# Are Manual(Push) Reel mowers a waste of time?



## FuzzeWuzze (Aug 25, 2017)

So im interested in trying my PRG/KBG lawn cut short, after this last scalp for overseed its actually looking pretty damn good at 1.5" with my standard Rotary mower.

That said, i dont have a big yard, maybe 2500sqft of grass so getting buy off to buy a $800 reel mower likely isnt in the cards anytime soon and honestly I still feel like they are way overkill for such a small yard.

Can the manual reel mowers get the yard as low and good looking as the motorized ones? Obviously its a lot more work, but like i said its a small yard and only takes me 15 minutes to mow as is with my current rotary mower.

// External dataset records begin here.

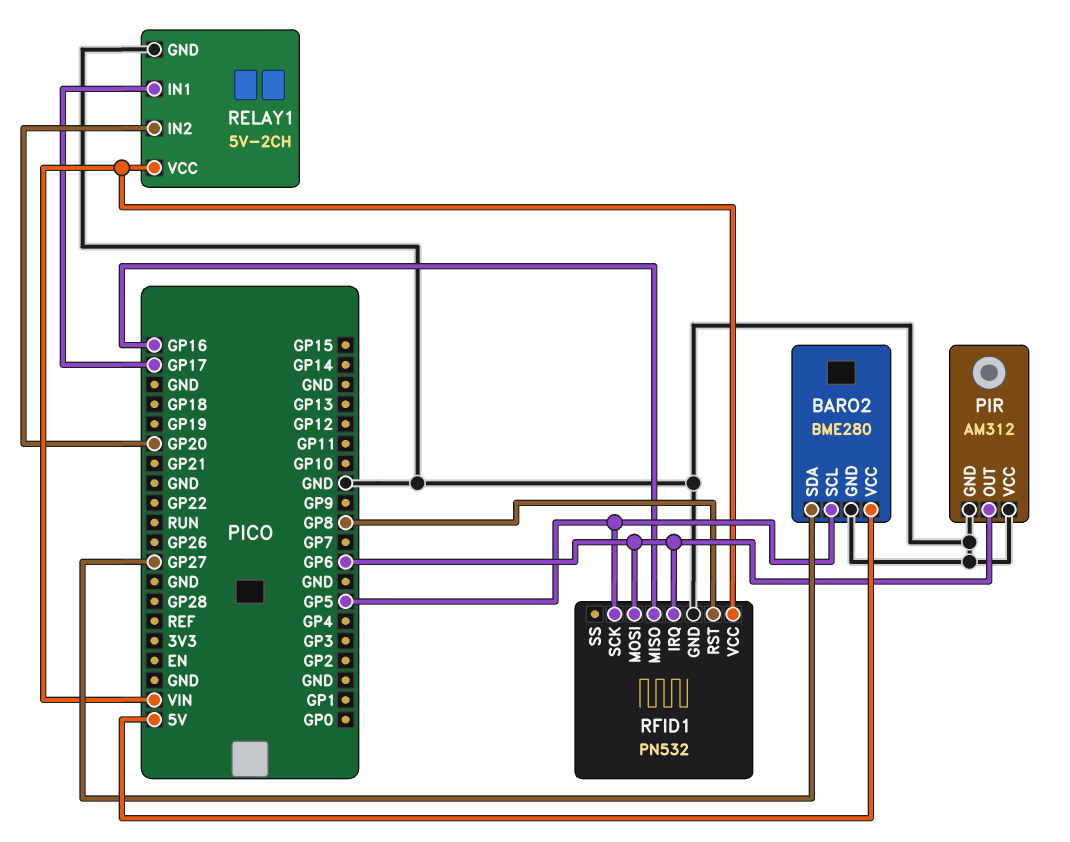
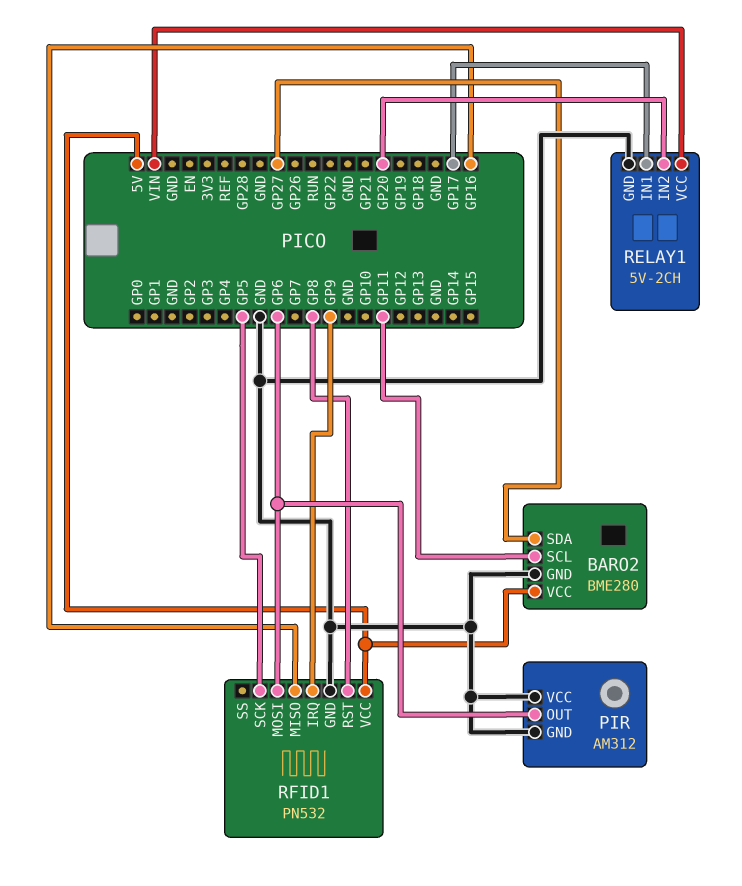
BARO2 pin SCL: GP5 -> GP11
RFID1 pin IRQ: GP6 -> GP9
RFID1 pin VCC: VIN -> 5V

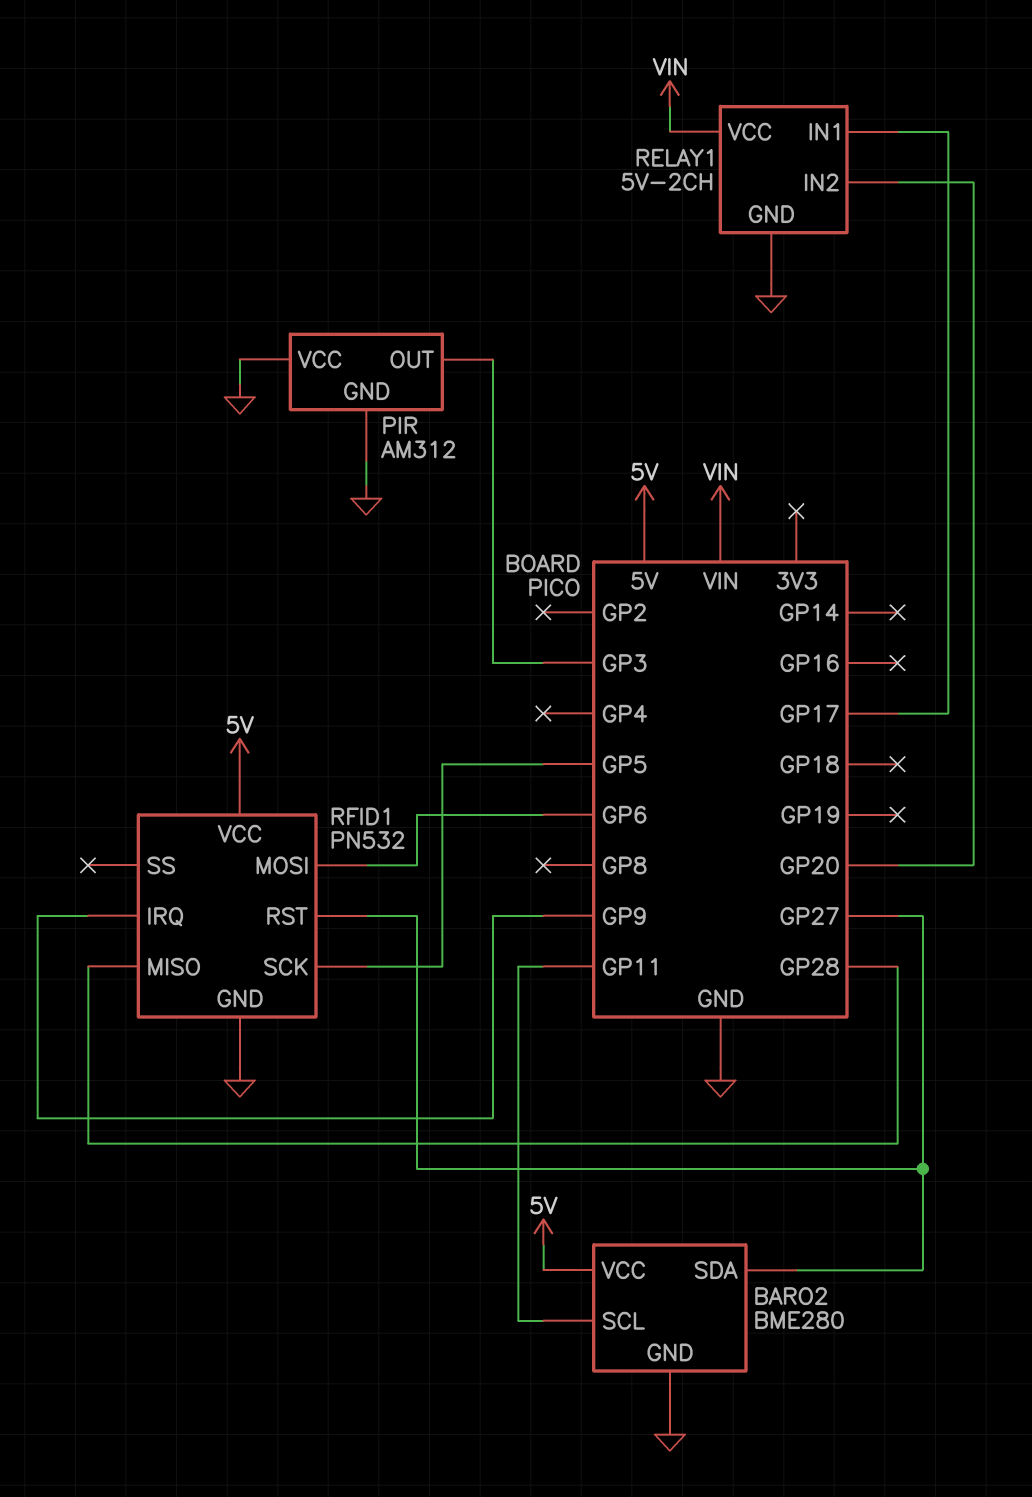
PIR pin OUT: GP6 -> GP3
RFID1 pin MISO: GP16 -> GP28
RFID1 pin RST: GP8 -> GP27

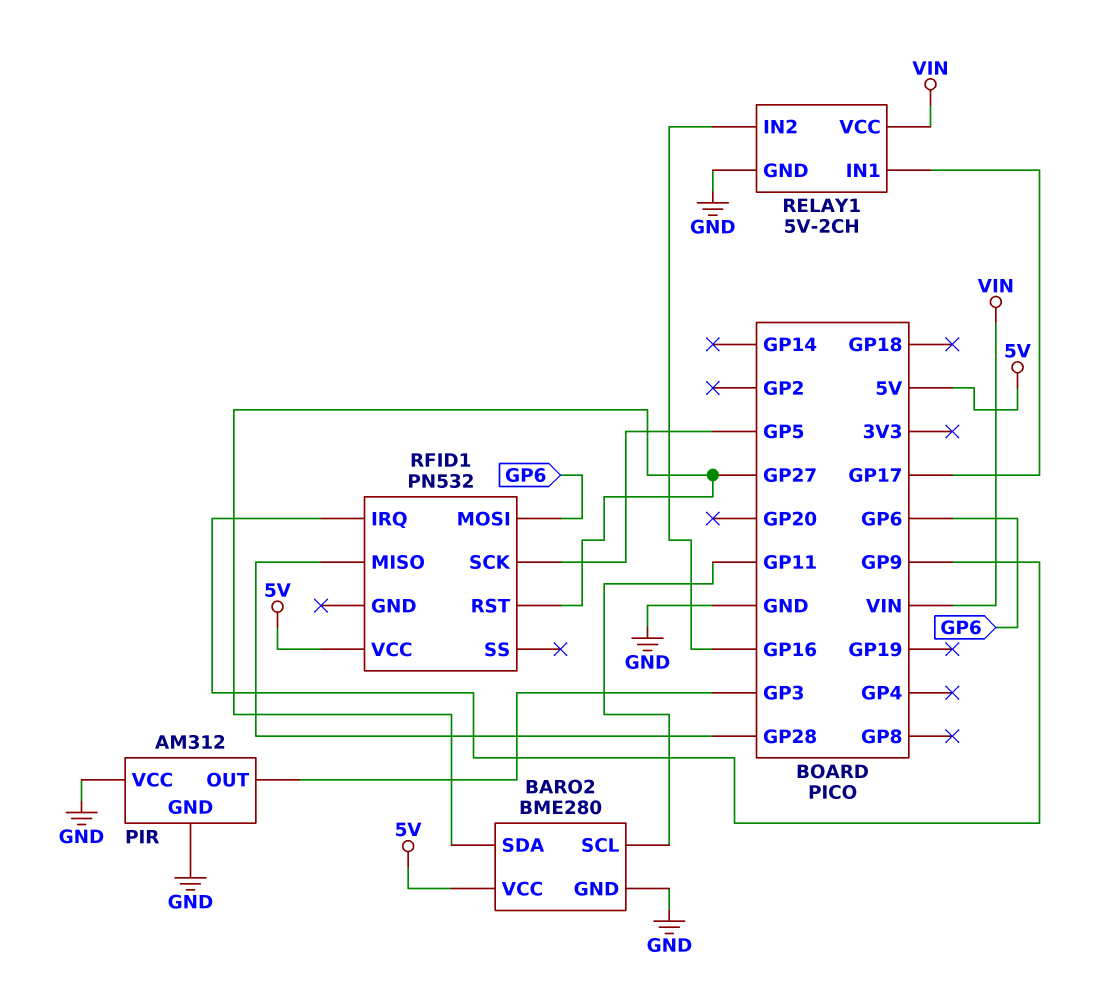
RELAY1 pin IN2: GP20 -> GP16
RFID1 pin GND: GND -> none

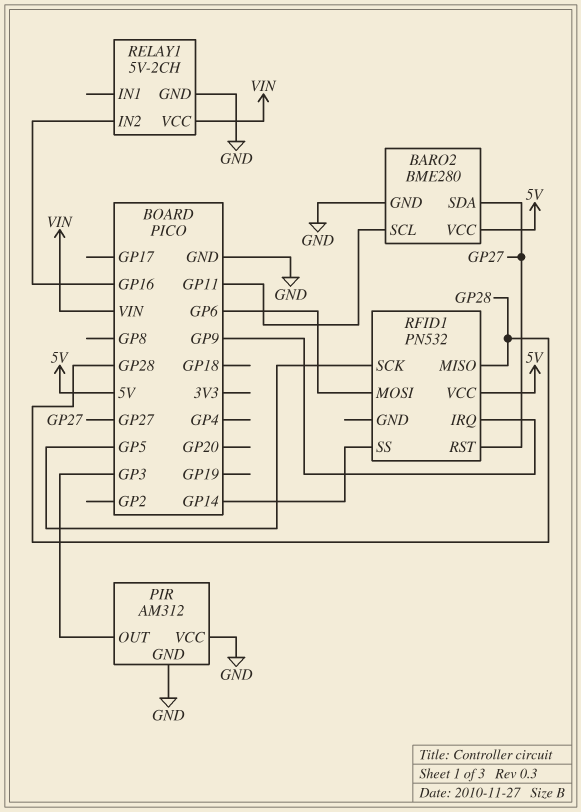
RELAY1 pin IN1: GP17 -> none
RFID1 pin SS: none -> GP14

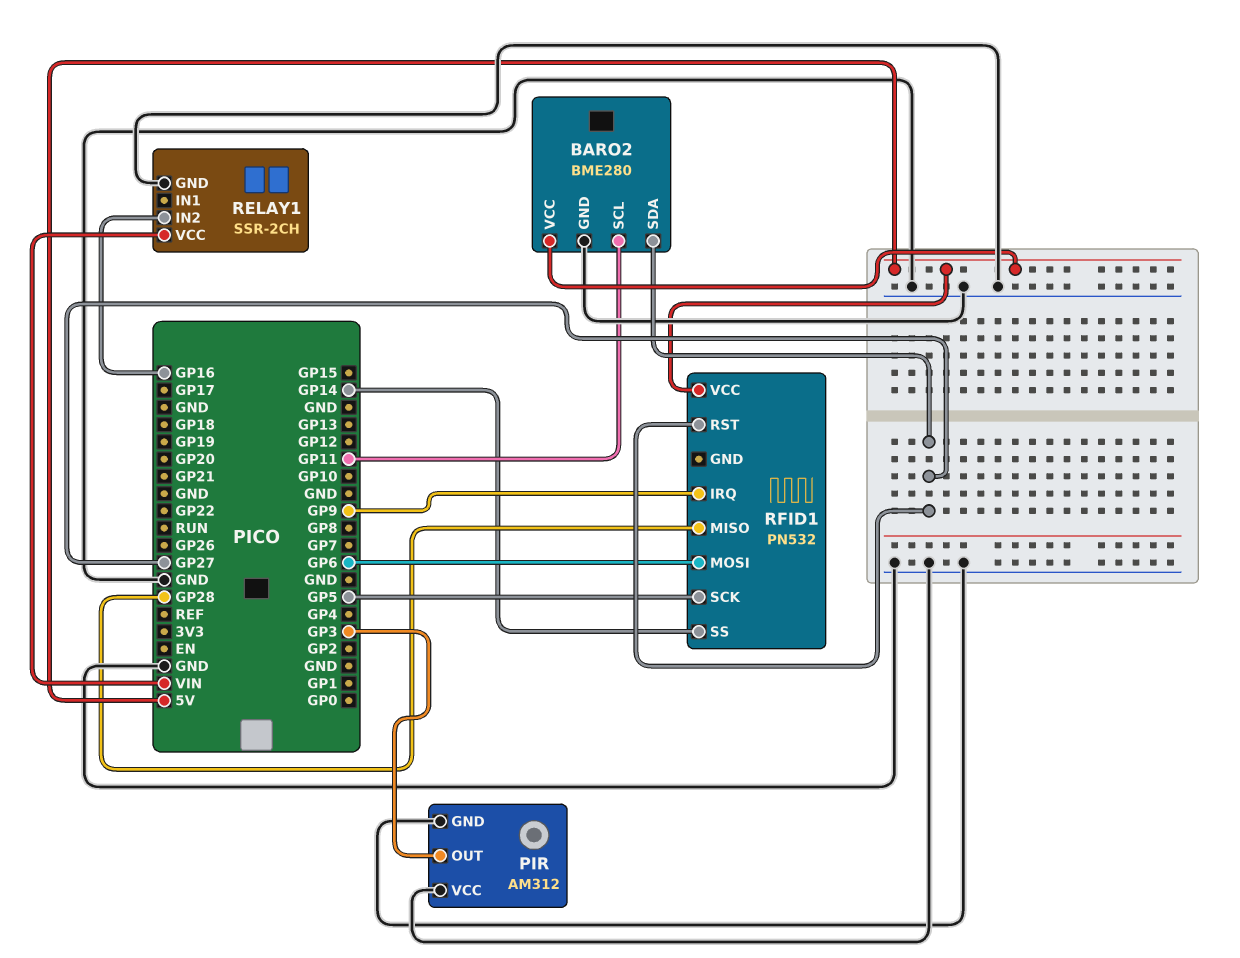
RELAY1: 5V-2CH -> SSR-2CH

If they are any good, brands/model recommendations would be appreciated. All i can seem to find online are people using them for 'organic' lawns whatever that means, maybe no devices with oil or gas are allowed on their lawn i dont know. :lol:


----------



## smurg (May 30, 2018)

They won't go as low or as produce as solid of a cut as a powered unit, but they can get close. A lot of them can go down to 0.5" and the normal issue you see on warm season grass (washboarding) may not be applicable on KBG, although I'm not sure how thick it can get. I would recommend the Earthwise 16" 7-blade model if your grass is quite dense. If not, you can drop down to a 5-blade and go with a wider deck (Earthwise, Great States, American Lawn Mower, and Scotts manual reels are all made by the same company).


----------



## mattw10517 (Oct 22, 2017)

Rather than pay a lawn service earlier this summer while my mower was in the shop, I picked up a Fiskars reel on Craigslist for $20. It was a workout to cut my thick 6,000 square feet, but it did a pretty decent job. I wouldn't dream of taking it from 4" to 1.5" with it, but if you're already at that level it should do well.


----------



## Tellycoleman (May 10, 2017)

smurg said:


> They won't go as low or as produce as solid of a cut as a powered unit, but they can get close. A lot of them can go down to 0.5" and the normal issue you see on warm season grass (washboarding) may not be applicable on KBG, although I'm not sure how thick it can get. I would recommend the Earthwise 16" 7-blade model if your grass is quite dense. If not, you can drop down to a 5-blade and go with a wider deck (Earthwise, Great States, American Lawn Mower, and Scotts manual reels are all made by the same company).


Very Good Advice.

I dont like Fiskar not sure if they can cut as low as the others mentioned


----------



## Paul (Jul 17, 2017)

If I was going to commit to a manual reel I would by a 7 blade push reel. Anything less and you will get the wash board effect. I have a 10 blade McLane greens push mower that will cut down to 1/4" inch if needed. Unfortunately they are not very popular for all the reasons you are thinking about.
I think the only 10 blade push reel is a Mclane as far as I know.


----------



## Cjames1603 (Jul 25, 2018)

my first reel was a manual. If you don't stay on top of your lawn it can be a "reel" booger. If you get level enough on a small yard I would say that a rotary as low as you could get might be a better option. Maybe if you wanna go lower than that next year you could get a reel.


----------



## FuzzeWuzze (Aug 25, 2017)

Cjames1603 said:


> my first reel was a manual. If you don't stay on top of your lawn it can be a "reel" booger. If you get level enough on a small yard I would say that a rotary as low as you could get might be a better option. Maybe if you wanna go lower than that next year you could get a reel.


Thanks everyone for the input I'll probably put one in my Christmas list. I didn't realize how dense parts of my yard from my spring reno were until I scalped it for over seed tomorrow and loved how it looked.


----------